In the computer field, plenty of clients and server system structures exist. One or more clients or even massive clients are connected to a server to interact with the server and obtain services so as to meet requirements of the clients.
Currently, with growth of services, one server may serve tens of thousands of, or even over a million clients simultaneously, and usually needs to handle connection requests from the clients continuously. When a server is abnormal, for example, restarted or broken down, the disconnected clients will request to reconnect to the server immediately so that the clients can get connected as soon as practicable.
However, the total connection capability of each server is fixed under certain conditions. Although the connection capability may be improved through optimization, the connection capability still has a reasonable upper limit, namely, maximum connection capability. Meanwhile, each server's capability of handling access per second is also fixed under certain conditions, and has a reasonable value, namely, connection processing rate. Obviously, the maximum connection capability is far greater than the connection processing rate. Once a server is restarted or breaks down, with plenty of clients requesting to reconnect immediately, the server may reach or exceed its maximum connection capability, and the connection processing rate of the server is unable to handle so many connections simultaneously, which gives rise to surge requests.

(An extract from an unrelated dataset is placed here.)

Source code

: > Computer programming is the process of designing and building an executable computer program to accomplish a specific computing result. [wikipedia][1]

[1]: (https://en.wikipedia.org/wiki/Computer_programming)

A surge means that many clients request services from a server concurrently, with the rate of the concurrent requests being greater than the processing capability of the server. When the number of connection requests of the clients in a unit time exceeds the processing capability of the server, the part of connection requests beyond the processing capability will not be satisfied normally.
To cope with such circumstances, a corresponding reconnection mechanism exists on the client. Once a client fails in connecting, the client sends new connection requests to the server again. Consequently, the connection requests increase exponentially, which reduces the quality of service or even interrupts the service and brings disastrous consequences.